Segment Start: DATA PROVIDED

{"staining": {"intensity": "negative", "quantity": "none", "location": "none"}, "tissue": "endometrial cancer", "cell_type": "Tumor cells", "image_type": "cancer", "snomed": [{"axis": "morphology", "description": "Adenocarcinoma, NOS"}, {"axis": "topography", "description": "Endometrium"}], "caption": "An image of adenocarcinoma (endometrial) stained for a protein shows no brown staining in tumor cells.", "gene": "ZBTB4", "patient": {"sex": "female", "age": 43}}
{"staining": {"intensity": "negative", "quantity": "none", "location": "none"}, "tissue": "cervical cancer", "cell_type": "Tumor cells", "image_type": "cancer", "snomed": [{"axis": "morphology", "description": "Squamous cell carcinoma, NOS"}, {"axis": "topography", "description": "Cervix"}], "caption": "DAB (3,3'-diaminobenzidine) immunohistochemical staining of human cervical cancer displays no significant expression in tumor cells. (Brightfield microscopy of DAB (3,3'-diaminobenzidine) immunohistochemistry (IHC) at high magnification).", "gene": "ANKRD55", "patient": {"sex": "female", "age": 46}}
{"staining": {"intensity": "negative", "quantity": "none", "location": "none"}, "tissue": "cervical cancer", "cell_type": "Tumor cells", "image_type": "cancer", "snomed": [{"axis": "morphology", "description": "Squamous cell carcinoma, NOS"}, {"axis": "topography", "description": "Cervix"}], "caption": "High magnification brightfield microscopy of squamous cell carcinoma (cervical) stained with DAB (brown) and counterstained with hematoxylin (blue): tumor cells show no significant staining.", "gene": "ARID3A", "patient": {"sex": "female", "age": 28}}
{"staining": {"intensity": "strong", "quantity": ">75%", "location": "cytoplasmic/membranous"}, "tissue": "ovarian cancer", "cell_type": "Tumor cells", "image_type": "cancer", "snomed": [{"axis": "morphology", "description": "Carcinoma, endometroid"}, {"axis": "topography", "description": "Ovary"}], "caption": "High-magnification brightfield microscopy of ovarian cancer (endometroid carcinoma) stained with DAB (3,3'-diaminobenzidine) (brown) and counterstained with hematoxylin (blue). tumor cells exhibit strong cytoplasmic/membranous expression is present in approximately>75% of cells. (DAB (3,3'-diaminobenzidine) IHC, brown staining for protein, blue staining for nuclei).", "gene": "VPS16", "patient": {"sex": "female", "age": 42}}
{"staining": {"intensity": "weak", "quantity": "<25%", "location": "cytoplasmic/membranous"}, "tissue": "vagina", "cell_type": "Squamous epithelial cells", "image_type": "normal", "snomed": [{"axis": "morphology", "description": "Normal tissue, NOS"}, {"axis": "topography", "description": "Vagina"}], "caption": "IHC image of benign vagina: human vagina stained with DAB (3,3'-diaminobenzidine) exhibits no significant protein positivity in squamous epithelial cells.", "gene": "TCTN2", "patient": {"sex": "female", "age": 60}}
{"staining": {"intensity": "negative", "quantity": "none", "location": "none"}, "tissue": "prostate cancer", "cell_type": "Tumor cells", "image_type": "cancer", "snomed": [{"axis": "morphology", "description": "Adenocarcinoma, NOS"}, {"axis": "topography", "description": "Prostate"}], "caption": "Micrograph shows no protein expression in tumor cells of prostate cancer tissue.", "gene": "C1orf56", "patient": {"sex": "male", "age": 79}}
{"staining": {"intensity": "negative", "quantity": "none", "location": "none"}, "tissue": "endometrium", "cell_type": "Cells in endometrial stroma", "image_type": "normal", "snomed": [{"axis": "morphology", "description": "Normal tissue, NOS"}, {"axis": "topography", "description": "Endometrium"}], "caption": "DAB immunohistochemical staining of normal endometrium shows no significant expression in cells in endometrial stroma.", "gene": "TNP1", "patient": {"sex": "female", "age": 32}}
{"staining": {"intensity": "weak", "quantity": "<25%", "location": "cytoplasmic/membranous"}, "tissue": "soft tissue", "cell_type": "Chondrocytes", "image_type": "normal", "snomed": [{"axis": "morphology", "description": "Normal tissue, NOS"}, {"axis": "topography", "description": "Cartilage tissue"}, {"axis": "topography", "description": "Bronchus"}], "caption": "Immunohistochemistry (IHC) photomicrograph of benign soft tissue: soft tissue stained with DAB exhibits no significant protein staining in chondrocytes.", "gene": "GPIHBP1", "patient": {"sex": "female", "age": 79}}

Segment End: DATA PROVIDED

TO DO: Up to and including the line with "microscopy of squamous", output every line of the records above exactly, starting from the first; output nothing else.

EXERCISE ANSWER:
{"staining": {"intensity": "negative", "quantity": "none", "location": "none"}, "tissue": "endometrial cancer", "cell_type": "Tumor cells", "image_type": "cancer", "snomed": [{"axis": "morphology", "description": "Adenocarcinoma, NOS"}, {"axis": "topography", "description": "Endometrium"}], "caption": "An image of adenocarcinoma (endometrial) stained for a protein shows no brown staining in tumor cells.", "gene": "ZBTB4", "patient": {"sex": "female", "age": 43}}
{"staining": {"intensity": "negative", "quantity": "none", "location": "none"}, "tissue": "cervical cancer", "cell_type": "Tumor cells", "image_type": "cancer", "snomed": [{"axis": "morphology", "description": "Squamous cell carcinoma, NOS"}, {"axis": "topography", "description": "Cervix"}], "caption": "DAB (3,3'-diaminobenzidine) immunohistochemical staining of human cervical cancer displays no significant expression in tumor cells. (Brightfield microscopy of DAB (3,3'-diaminobenzidine) immunohistochemistry (IHC) at high magnification).", "gene": "ANKRD55", "patient": {"sex": "female", "age": 46}}
{"staining": {"intensity": "negative", "quantity": "none", "location": "none"}, "tissue": "cervical cancer", "cell_type": "Tumor cells", "image_type": "cancer", "snomed": [{"axis": "morphology", "description": "Squamous cell carcinoma, NOS"}, {"axis": "topography", "description": "Cervix"}], "caption": "High magnification brightfield microscopy of squamous cell carcinoma (cervical) stained with DAB (brown) and counterstained with hematoxylin (blue): tumor cells show no significant staining.", "gene": "ARID3A", "patient": {"sex": "female", "age": 28}}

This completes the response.